Declining Covid Infections, Hospitalizations, and Deaths Removing the Urgency to Vaccinate

AP Photo/Morry Gash, Pool

Rapidly declining U.S. Covid infections, hospitalizations, and deaths are removing the urgency to vaccinate the nation. Vaccine demand is falling just as the U.S. is ramping up production of the vaccine. The nation is expected to have 200 million doses stockpiled before the 4th of July.


But will there be anyone left to vaccinate?

As of today, about 30 percent of the country has been fully vaccinated. Forty-three percent have received at least one dose of the Moderna or Pfizer two-dose treatment. And it’s having an effect.

Wall Street Journal:

With the U.S. recently averaging at least 50,000 new daily cases, the pandemic is far from over. But the U.S. is nearing a nationwide benchmark of having 40% of adults fully vaccinated, which many public-health experts call an important threshold where vaccinations gain an upper hand over the coronavirus, based on the experience from further-along nations such as Israel.

“When you get to somewhere between 40 and 50%, I believe you’re going to start seeing real change, the start of a precipitous drop in cases,” said Anthony Fauci, the top U.S. infectious-disease expert, in an interview.

Israel reported zero deaths for the first time during the pandemic for the first time 5 days ago. About 58 percent of the country has received both doses of the vaccine, making Israel the world leader in vaccinations.


In early March, new cases in Israel began a steep decline—after a short spike at the end of February—around the same time that the fully vaccinated portion of the population passed 40%. On Feb. 27, the seven-day rolling average of new confirmed cases in Israel hit 4,117, according to Our World in Data, an Oxford University project that tracks the pandemic.
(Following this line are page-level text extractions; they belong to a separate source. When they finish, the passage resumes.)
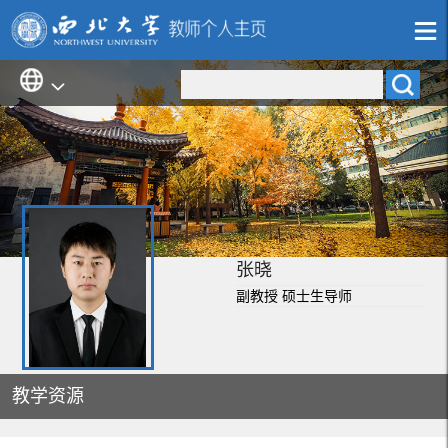
张晓
副教授 硕士生导师
教学资源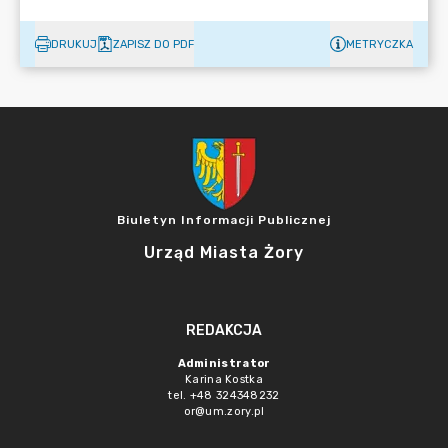
DRUKUJ
ZAPISZ DO PDF
METRYCZKA
Biuletyn Informacji Publicznej
Urząd Miasta Żory
REDAKCJA
Administrator
Karina Kostka
tel. +48 324348232
or@um.zory.pl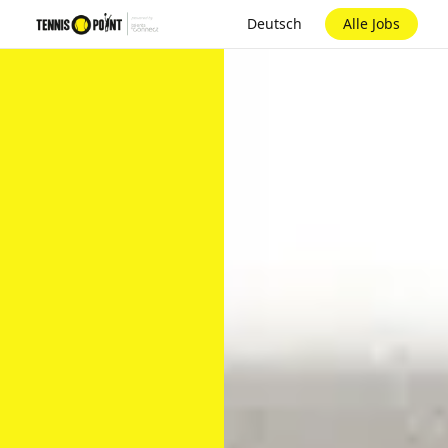
Deutsch
Alle Jobs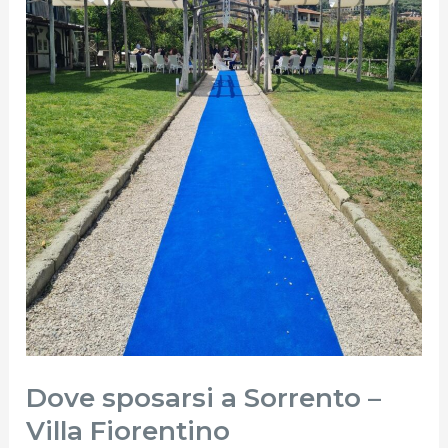
Fiorentino
Dove sposarsi a Sorrento –
Villa Fiorentino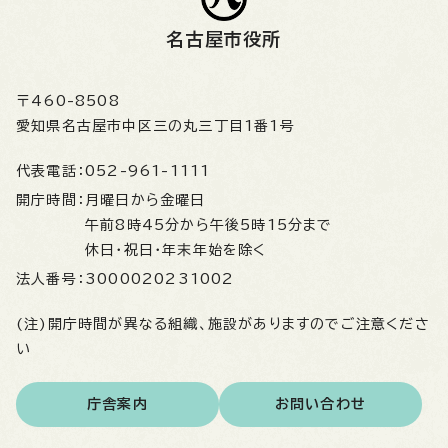
名古屋市役所
〒460-8508
愛知県名古屋市中区三の丸三丁目1番1号
代表電話：
052-961-1111
開庁時間：
月曜日から金曜日
午前8時45分から午後5時15分まで
休日・祝日・年末年始を除く
法人番号：
3000020231002
(注)開庁時間が異なる組織、施設がありますのでご注意くださ
い
庁舎案内
お問い合わせ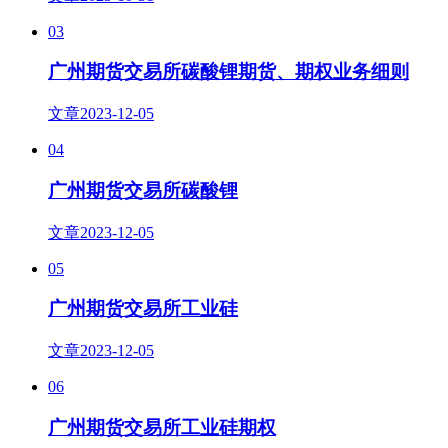
03
广州期货交易所碳酸锂期货、期权业务细则
文章
2023-12-05
04
广州期货交易所碳酸锂
文章
2023-12-05
05
广州期货交易所工业硅
文章
2023-12-05
06
广州期货交易所工业硅期权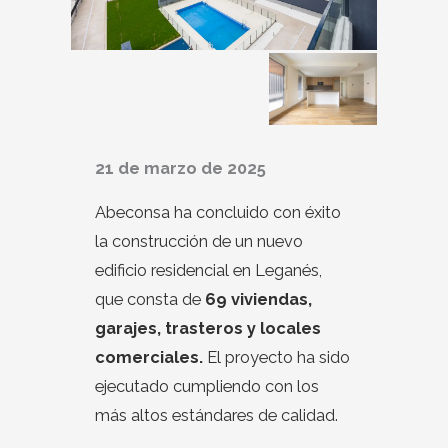
21 de marzo de 2025
Abeconsa ha concluido con éxito
la construcción de un nuevo
edificio residencial en Leganés,
que consta de
69 viviendas,
garajes, trasteros y locales
comerciales.
El proyecto ha sido
ejecutado cumpliendo con los
más altos estándares de calidad.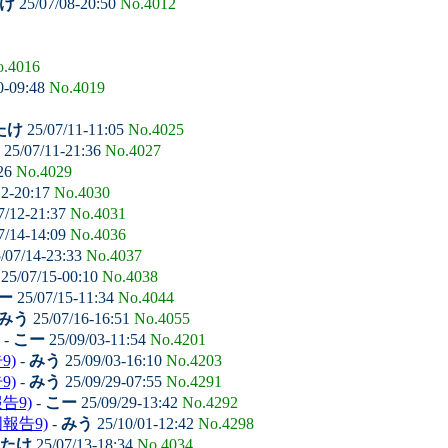
け
25/07/08-20:50
No.4012
.4016
0-09:48
No.4019
たけ
25/07/11-11:05
No.4025
25/07/11-21:36
No.4027
:26
No.4029
12-20:17
No.4030
7/12-21:37
No.4031
7/14-14:09
No.4036
/07/14-23:33
No.4037
25/07/15-00:10
No.4038
ー
25/07/15-11:34
No.4044
みう
25/07/16-16:51
No.4055
-
こー
25/09/03-11:54
No.4201
9)
-
みう
25/09/03-16:10
No.4203
9)
-
みう
25/09/29-07:55
No.4291
告9)
-
こー
25/09/29-13:42
No.4292
報告9)
-
みう
25/10/01-12:42
No.4298
たけ
25/07/13-18:34
No.4034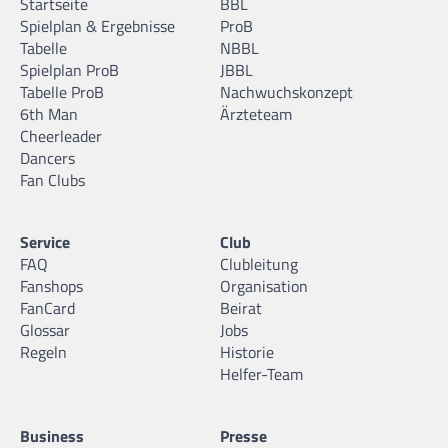
Startseite
BBL
Spielplan & Ergebnisse
ProB
Tabelle
NBBL
Spielplan ProB
JBBL
Tabelle ProB
Nachwuchskonzept
6th Man
Ärzteteam
Cheerleader
Dancers
Fan Clubs
Service
Club
FAQ
Clubleitung
Fanshops
Organisation
FanCard
Beirat
Glossar
Jobs
Regeln
Historie
Helfer-Team
Business
Presse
By April 22, when the fully vaccinated level reached 58%, Israel was averaging just 129 new daily cases.

“At somewhere between 35% and 50% vaccinated, you will see a plateau and then a decline in new cases” in the U.S., said Eyal Leshem, director of the Center for Travel Medicine and Tropical Diseases at Israel’s Sheba Medical Center.

The WHO says that a nation will get “herd immunity” when 65-70 percent of the people have been inoculated. Other experts believe the number is closer to 50 percent when combined with people already infected. In truth, no one is sure.
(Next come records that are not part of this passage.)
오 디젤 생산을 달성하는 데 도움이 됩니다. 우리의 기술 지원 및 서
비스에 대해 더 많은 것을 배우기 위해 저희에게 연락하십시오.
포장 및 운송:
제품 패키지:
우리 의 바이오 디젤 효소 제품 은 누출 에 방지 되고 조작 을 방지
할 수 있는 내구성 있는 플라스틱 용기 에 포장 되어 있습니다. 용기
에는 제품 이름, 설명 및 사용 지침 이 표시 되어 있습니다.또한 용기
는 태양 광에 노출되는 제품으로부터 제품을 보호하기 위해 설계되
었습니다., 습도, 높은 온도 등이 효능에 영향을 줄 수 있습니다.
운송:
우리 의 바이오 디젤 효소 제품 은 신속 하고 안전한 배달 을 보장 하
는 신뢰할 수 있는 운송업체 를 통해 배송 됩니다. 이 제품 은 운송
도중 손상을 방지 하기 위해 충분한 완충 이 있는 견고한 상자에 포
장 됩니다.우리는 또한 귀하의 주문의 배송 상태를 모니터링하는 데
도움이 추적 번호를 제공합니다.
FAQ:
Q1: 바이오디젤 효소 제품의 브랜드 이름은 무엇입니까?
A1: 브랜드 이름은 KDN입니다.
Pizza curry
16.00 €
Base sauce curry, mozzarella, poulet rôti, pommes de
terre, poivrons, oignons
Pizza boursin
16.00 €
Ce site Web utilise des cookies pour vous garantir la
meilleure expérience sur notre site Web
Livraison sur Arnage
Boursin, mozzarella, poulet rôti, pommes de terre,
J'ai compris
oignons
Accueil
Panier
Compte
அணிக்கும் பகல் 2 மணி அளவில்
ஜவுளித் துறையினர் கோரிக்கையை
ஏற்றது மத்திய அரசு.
What is clear is that demand for the vaccine is falling. And the reason for that is that the number of people infected on a daily basis is falling. There is no urgency to get vaccinated if the danger is receding.


There are still 2.7 million people getting vaccinated every day, down from 3 million last week. But at the current rate, the U.S. won’t technically achieve herd immunity until the end of August.
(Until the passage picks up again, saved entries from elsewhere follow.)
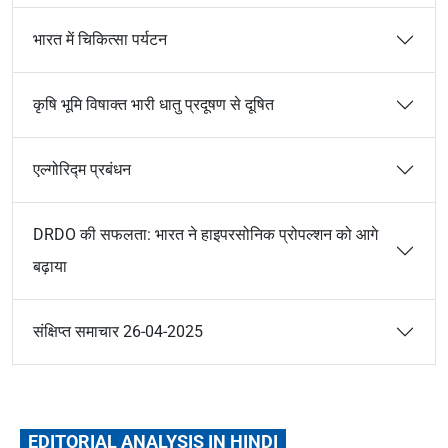
भारत में चिकित्सा पर्यटन
कृषि भूमि विषाक्त भारी धातु प्रदूषण से दूषित
एल्गोरिद्म प्रबंधन
DRDO की सफलता: भारत ने हाइपरसोनिक प्रोपल्शन को आगे
बढ़ाया
संक्षिप्त समाचार 26-04-2025
EDITORIAL ANALYSIS IN HINDI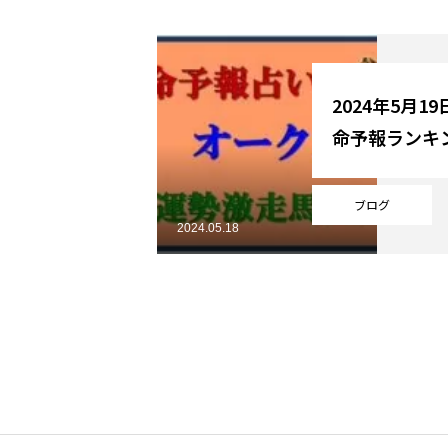
YouTube
2024年5月1
命予報ランキ
Online Store
ブログ
2024.05.18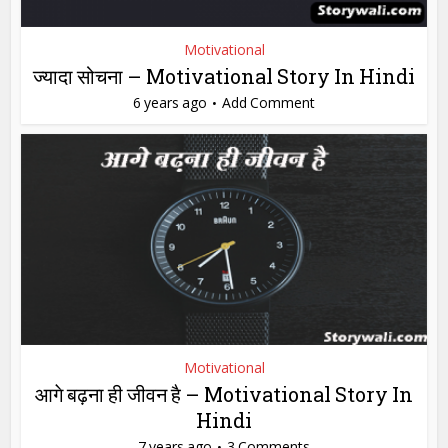
Motivational
ज्यादा सोचना – Motivational Story In Hindi
6 years ago
Add Comment
Motivational
आगे बढ़ना ही जीवन है – Motivational Story In
Hindi
7 years ago
3 Comments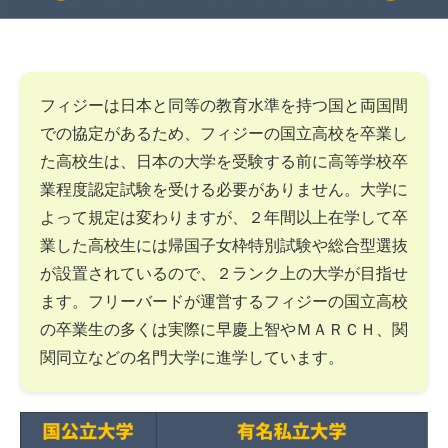
フィジーは日本と同等の教育水準を持つ国と両国間
での協定があるため、フィジーの国立高校を卒業し
た高校生は、日本の大学を受験する前に高等学校卒
業程度認定試験を受ける必要がありません。大学に
よって規定は変わりますが、２年間以上在学して卒
業した高校生には帰国子女枠特別試験や総合型選抜
が設置されているので、２ランク上の大学が目指せ
ます。フリーバードが運営するフィジーの国立高校
の卒業生の多くは実際に早慶上智やＭＡＲＣＨ、関
関同立などの名門大学に進学しています。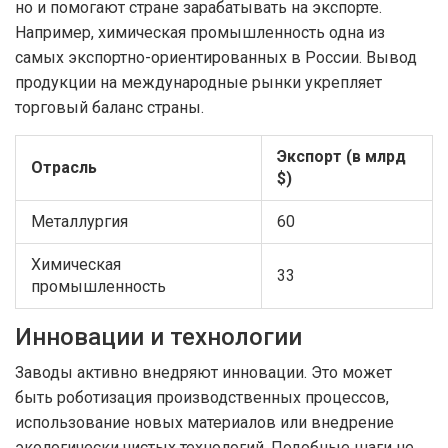
но и помогают стране зарабатывать на экспорте.
Например, химическая промышленность одна из
самых экспортно-ориентированных в России. Вывод
продукции на международные рынки укрепляет
торговый баланс страны.
Экспорт (в млрд
Отрасль
$)
Металлургия
60
Химическая
33
промышленность
Инновации и технологии
Заводы активно внедряют инновации. Это может
быть роботизация производственных процессов,
использование новых материалов или внедрение
экологически чистых технологий. Подобные шаги не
There will be panic from government officials when cases spike for a few days, with public health workers demanding we put our masks back on and shut down the country again. But the people have made it clear that they’re in control and will do what they want to do and damn the government.

The people have already achieved “herd immunity” from government edicts. It’s time we start acting like it.